We can find that there is no huge difference between the likelihood of that the instance is 'good' and the likelihood that the instance is 'acc'.
One likelihood is around 0.00026, and another one is around 0.00034.
According to calculated conditional joint probabilities, we can see different feature has different weight when calculating the probabilities.
For example, we can easily see that the weight on large luggage boot and the weight on medium luggage boot is about the same.

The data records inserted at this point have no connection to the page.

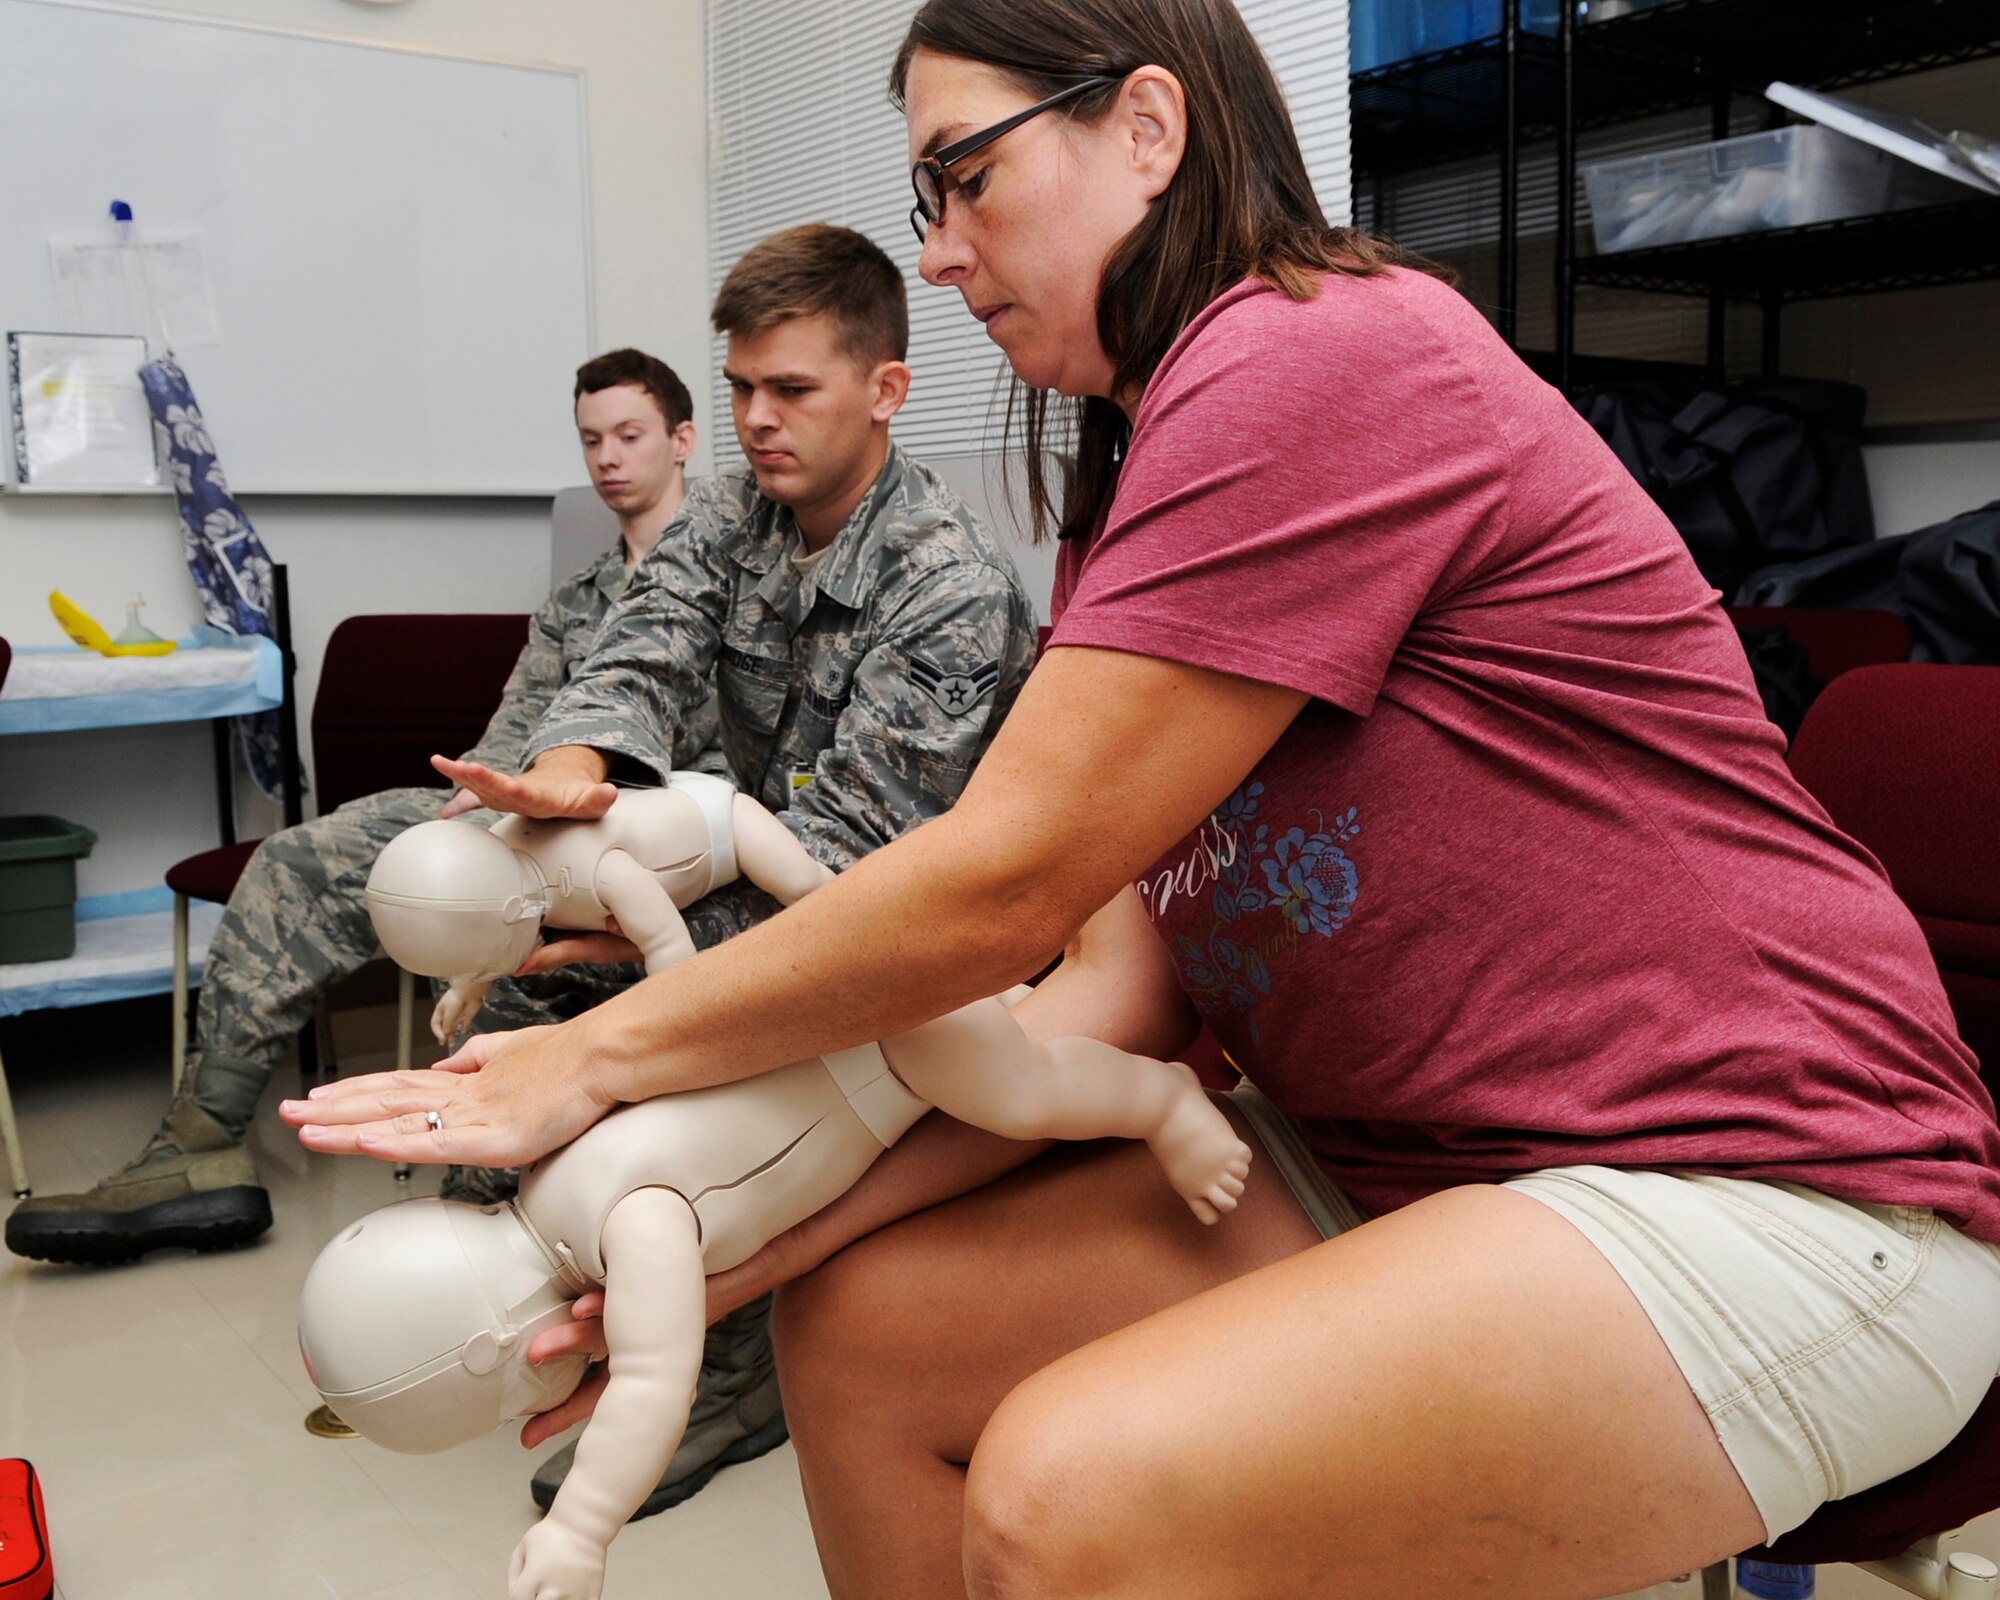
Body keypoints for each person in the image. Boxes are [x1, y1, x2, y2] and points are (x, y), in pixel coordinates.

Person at [284, 4, 2000, 1597]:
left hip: (1767, 1194)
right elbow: (1114, 991)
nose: (938, 253)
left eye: (965, 176)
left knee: (1065, 1489)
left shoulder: (1317, 358)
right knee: (864, 1325)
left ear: (1152, 125)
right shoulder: (1145, 481)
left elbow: (999, 887)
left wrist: (587, 1063)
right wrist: (749, 1238)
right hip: (1409, 1171)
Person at [413, 221, 1041, 1522]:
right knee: (532, 1001)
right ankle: (547, 1310)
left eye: (792, 390)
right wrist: (568, 775)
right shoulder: (739, 517)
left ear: (886, 391)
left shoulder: (947, 586)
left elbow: (859, 876)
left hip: (915, 954)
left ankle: (729, 1368)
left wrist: (642, 965)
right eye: (741, 387)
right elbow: (642, 644)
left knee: (640, 1045)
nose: (755, 420)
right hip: (771, 881)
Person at [6, 345, 705, 1271]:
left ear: (682, 440)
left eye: (629, 435)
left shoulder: (727, 569)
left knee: (521, 942)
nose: (609, 458)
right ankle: (200, 1142)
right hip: (517, 813)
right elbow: (506, 739)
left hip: (640, 830)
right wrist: (469, 813)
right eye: (591, 440)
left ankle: (486, 1222)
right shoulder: (574, 600)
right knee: (295, 859)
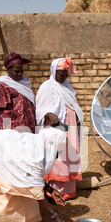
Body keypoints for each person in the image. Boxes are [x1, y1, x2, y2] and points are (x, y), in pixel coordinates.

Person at [0, 126, 69, 222]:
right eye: (58, 150)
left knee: (18, 186)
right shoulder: (35, 156)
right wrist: (55, 216)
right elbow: (37, 192)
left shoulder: (40, 144)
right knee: (2, 187)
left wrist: (51, 190)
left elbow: (33, 179)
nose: (58, 155)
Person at [35, 57, 83, 200]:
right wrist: (49, 114)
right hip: (55, 127)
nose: (63, 76)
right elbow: (39, 108)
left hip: (70, 126)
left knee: (69, 155)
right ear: (53, 71)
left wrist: (77, 118)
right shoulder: (47, 86)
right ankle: (52, 190)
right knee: (56, 156)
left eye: (65, 73)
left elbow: (73, 106)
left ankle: (67, 190)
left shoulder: (67, 87)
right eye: (60, 73)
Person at [0, 52, 36, 133]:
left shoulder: (25, 84)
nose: (19, 74)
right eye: (16, 71)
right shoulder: (2, 85)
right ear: (8, 70)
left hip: (26, 128)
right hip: (8, 128)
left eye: (21, 71)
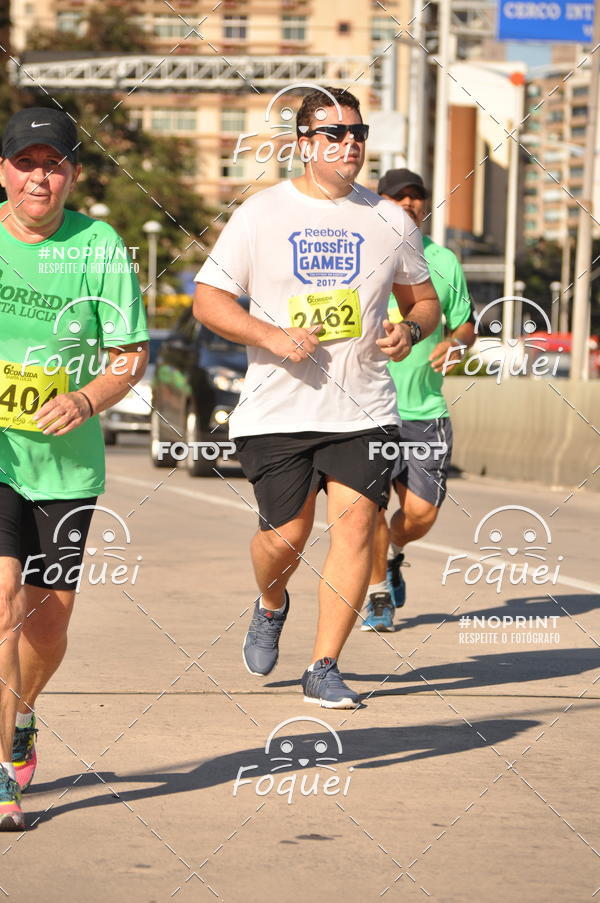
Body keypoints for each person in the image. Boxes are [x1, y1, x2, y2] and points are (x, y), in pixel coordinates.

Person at [194, 89, 440, 709]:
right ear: (303, 144)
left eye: (357, 132)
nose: (349, 143)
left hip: (365, 407)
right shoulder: (261, 214)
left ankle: (324, 665)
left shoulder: (392, 219)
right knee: (286, 538)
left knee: (355, 526)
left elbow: (425, 303)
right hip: (278, 408)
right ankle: (271, 603)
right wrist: (270, 335)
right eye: (334, 133)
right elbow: (210, 302)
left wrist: (407, 330)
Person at [0, 107, 149, 829]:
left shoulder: (98, 245)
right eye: (26, 162)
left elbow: (129, 356)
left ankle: (23, 712)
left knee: (46, 625)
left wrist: (87, 399)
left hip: (66, 467)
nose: (39, 175)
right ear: (4, 171)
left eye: (52, 163)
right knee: (2, 603)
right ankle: (2, 772)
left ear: (72, 175)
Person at [361, 168, 475, 632]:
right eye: (397, 197)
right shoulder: (362, 255)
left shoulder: (443, 261)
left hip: (425, 411)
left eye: (416, 198)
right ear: (380, 202)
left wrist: (457, 344)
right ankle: (377, 596)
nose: (408, 205)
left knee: (421, 513)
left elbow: (465, 324)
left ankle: (392, 554)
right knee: (367, 510)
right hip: (367, 409)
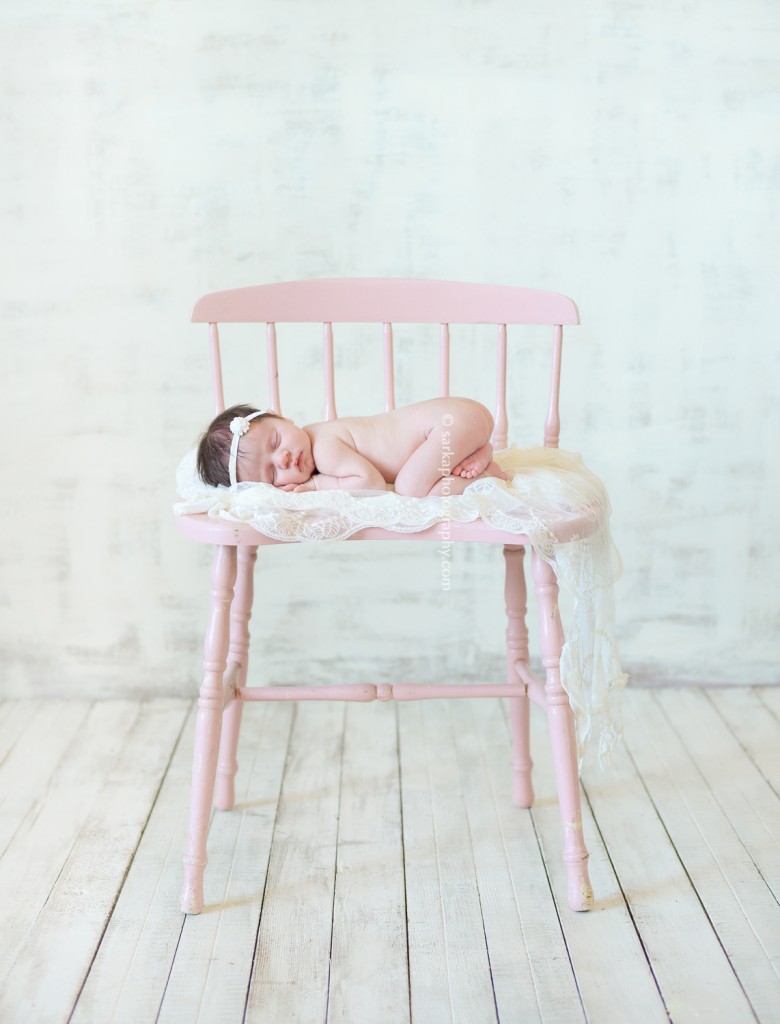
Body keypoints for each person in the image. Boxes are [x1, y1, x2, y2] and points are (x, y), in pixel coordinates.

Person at [197, 397, 507, 498]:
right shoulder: (316, 440)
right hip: (458, 421)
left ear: (283, 418)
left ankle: (486, 474)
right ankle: (476, 451)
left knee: (411, 488)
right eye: (272, 470)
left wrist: (317, 484)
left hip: (449, 424)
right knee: (417, 478)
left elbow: (370, 485)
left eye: (276, 441)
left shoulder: (323, 447)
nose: (285, 458)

In this case, the disadvantages and the not-that-significant advantages mislead the classification.

![title](vgood.png)

From the calculated conditional joint probabilities, we can see that P(3 | good) = 0.3250, and P(3 | vgood) = 0.1935, which means as for the single feature 'doors', 3 doors are more likely to be considered
as 'good' instead of 'vgood'.
And also, as for buying price, P(low | good) = 0.6750 and P(low | vgood) = 0.6129, we can see, in general, low buying price lead more to the class 'good' instead of 'vgood'.